Published April 7, 2023, in the Wyoming Tribune Eagle.

By Barb Gorges

            It’s spring migration season.

            Mid-March, the mountain bluebirds were back and could be seen at the High Plains Arboretum, where we hope they will find the new nest boxes put up by Rustin Rawlings.

            Cheyenne Audubon’s March 18 field trip to Lingle to see northern cardinals was a success. I never expected to see one in Wyoming. They even produced a breeding record for the state last summer.

            We also checked out the reservoirs at the Springer Wildlife Habitat Management Unit, finding two trumpeter swans and sandhill cranes amid the usual ducks and geese. The following week, a storm of snow geese showed up.

            Studies show there are fewer birds in North America than 50 years ago. But the losses would be much worse if not for the 1918 Migratory Bird Treaty Act.

            Because “our” birds cross international boundaries, it is important that there is international law. And we have the persistence of one man to thank for it, George P. McLean (1857-1932), former governor of and U.S. senator from Connecticut.

            McLean’s great-great nephew, Will McLean Greeley, has written his biography, “A Connecticut Yankee Goes to Washington, Senator George P. McLean, Birdman of the Senate.” An archivist by trade, Greeley inherited the story of a man who is a fascinating subject, with a well-documented life, too.

            I admit, I jumped right to Chapter 8, “Saving the Birds,” only skimming the previous chapters describing McLean’s rise from home-spun-wearing farm boy to governor. He was a champion of nature, especially birds.

            In the late 1800s wild birds were being harvested for feathers for women’s hats (the impetus for the founding of the National Audubon Society). Chickens were less available than wild birds, including songbirds, for putting on dinner tables. States had hunting regulations, but not well enforced.

            McLean’s first efforts, as a Republican elected to the Senate in 1911, were for federal protection of migratory gamebirds. But as he acquired supporters, including hunters, gun and ammo manufacturers, the U.S. Agriculture Department and conservation groups like the National Audubon Society, he extended protection to songbirds and insectivorous birds.

            In the era before chemical pesticides, protecting insect-eating birds protected crops. So it made sense to add the Weeks-McLean bird protection bill to the massive ag appropriations bill. President Taft was so tired on the last day of his administration that he signed it without reading it.

            The Weeks-McLean bill also defined bird hunting seasons, allowed federal laws to supersede state wildlife laws when more stringent, placed a five-year-ban on killing vulnerable species including whooping cranes, wood ducks and swans, and funded seven federal field agents and 172 local game wardens paid by the U.S. Agriculture Department.

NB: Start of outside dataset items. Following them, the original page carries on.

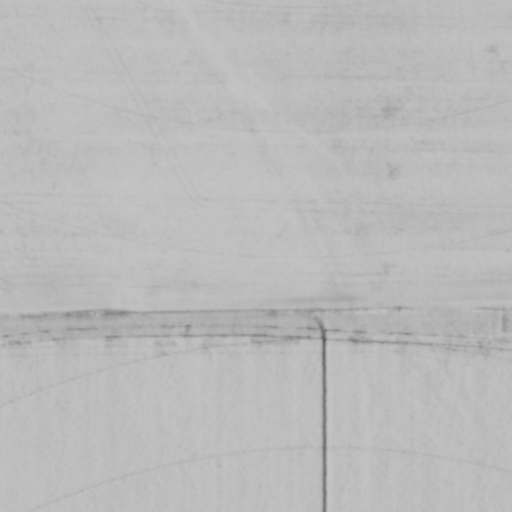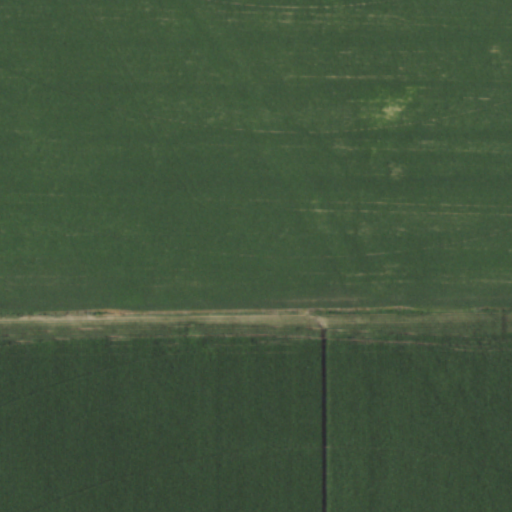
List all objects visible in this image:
crop: (256, 256)
building: (397, 322)
road: (303, 343)
road: (405, 374)
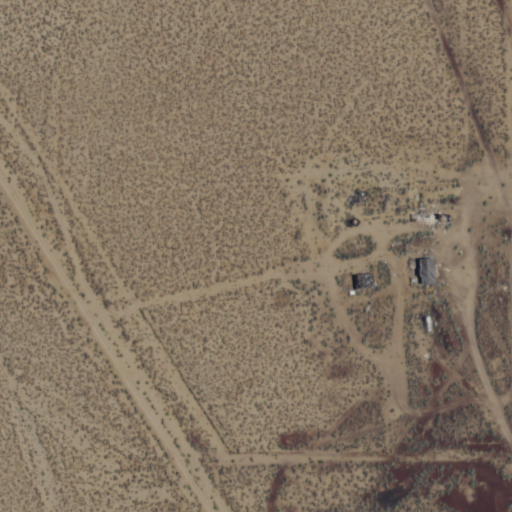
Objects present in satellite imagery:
building: (419, 268)
building: (420, 269)
building: (361, 279)
building: (362, 279)
road: (489, 435)
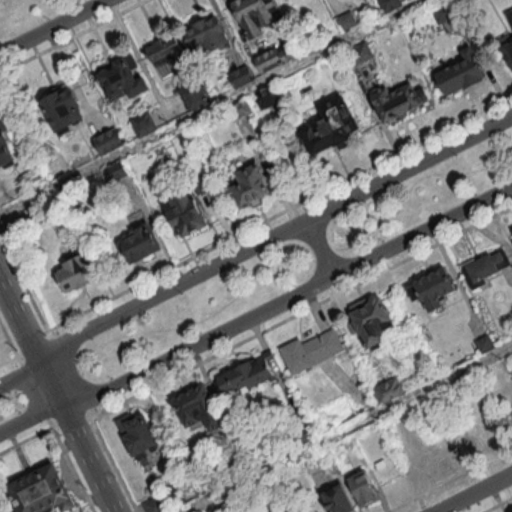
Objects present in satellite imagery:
building: (389, 4)
building: (388, 5)
building: (442, 12)
building: (443, 12)
building: (254, 15)
building: (257, 15)
building: (509, 16)
building: (346, 20)
building: (346, 21)
road: (51, 25)
building: (206, 34)
building: (206, 35)
building: (507, 38)
building: (506, 46)
building: (163, 51)
building: (359, 51)
building: (165, 53)
building: (274, 56)
building: (273, 57)
building: (461, 71)
building: (462, 72)
building: (241, 75)
building: (122, 76)
building: (241, 76)
building: (121, 79)
building: (193, 93)
building: (266, 95)
building: (193, 96)
building: (266, 96)
building: (396, 99)
building: (398, 100)
road: (214, 107)
building: (63, 109)
building: (63, 109)
building: (239, 109)
building: (240, 109)
building: (142, 122)
building: (330, 125)
building: (331, 126)
building: (108, 140)
building: (5, 143)
building: (6, 148)
building: (115, 169)
building: (251, 184)
building: (186, 206)
building: (184, 213)
building: (510, 230)
building: (511, 234)
road: (272, 235)
building: (139, 242)
building: (139, 242)
road: (319, 247)
building: (485, 267)
building: (480, 268)
building: (75, 272)
building: (75, 274)
building: (432, 287)
building: (432, 289)
road: (287, 298)
building: (369, 319)
building: (371, 320)
road: (20, 326)
road: (8, 340)
building: (483, 342)
building: (309, 350)
building: (312, 351)
road: (8, 361)
building: (246, 373)
building: (247, 374)
road: (49, 384)
road: (7, 387)
building: (388, 389)
building: (388, 391)
building: (198, 405)
building: (197, 407)
building: (394, 419)
road: (347, 429)
building: (136, 434)
building: (138, 434)
building: (302, 434)
building: (302, 434)
road: (26, 442)
road: (84, 457)
building: (422, 460)
building: (423, 461)
building: (363, 487)
building: (363, 487)
building: (42, 489)
building: (40, 490)
road: (473, 492)
building: (337, 498)
building: (337, 499)
building: (152, 504)
building: (154, 505)
building: (310, 507)
building: (313, 508)
building: (282, 510)
building: (284, 510)
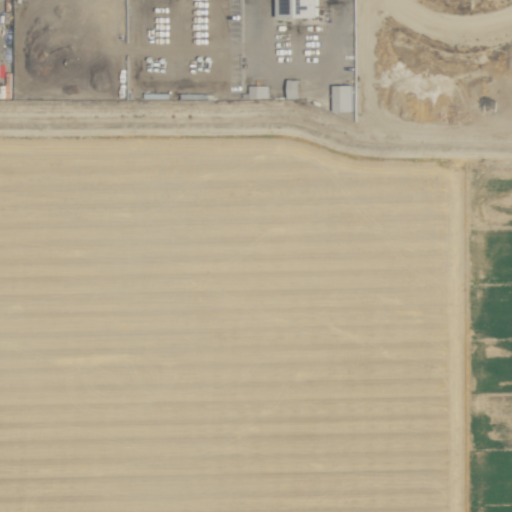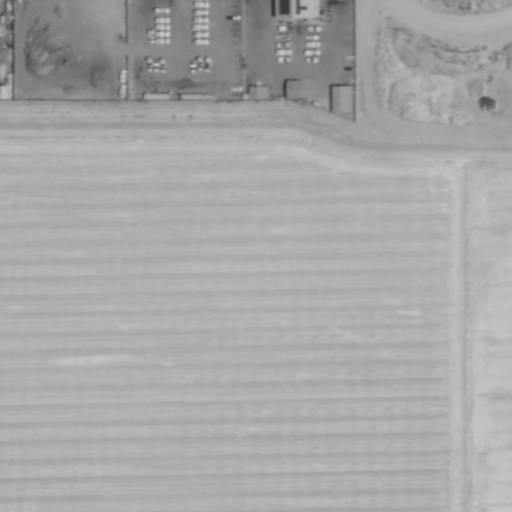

            Protecting birds should be an easy sell, but Missouri Senator James Reed felt the need to oppose McLean at every stage, even though biographer Greeley discovered the two men and their families socialized outside work.

            McLean next had to work with a Democratic president, Woodrow Wilson, and the distractions of World War I, the 1918 pandemic, plus opponents wanting the Supreme Court to judge whether the federal government could usurp the states’ control of wildlife. Greeley points out that this was the Progressive Era and McLean was one in the best sense of progressivism, including federal regulations we take for granted today, like labor laws.

            Since international treaties are more impervious to Supreme Court decisions, McLean went after one next. In the final push, he had to let the president’s man take credit for the 1918 Migratory Bird Treaty Act. Updated over the years but briefly tampered with during the 2017-2021 presidential term, it’s recovered its full effectiveness.

            Although George McLean became one of the wealthy elite, he was not miserly with his estate. He left substantial sums to all his nieces and nephews, great-nieces and nephews, employees and conservation groups like the Connecticut Audubon Society. His estate established the McLean Fund and the 4,400-acre McLean Game Refuge.

            Historical, political biographies are not my usual literary fare, but I was intrigued by the bird connection. And I was rewarded with a riveting story in which, under the leadership of one man, America and the other treaty signers were convinced to do the right thing for birds.

            Author Greeley found that McLean’s rationale for protecting birds was that he found them to be beautiful. So, get outside this spring and look for those beautiful birds. Or at least look out your window.

            Say a little thank you to George P. McLean that the robins weren’t all baked into pies, and that they are still patrolling your lawn.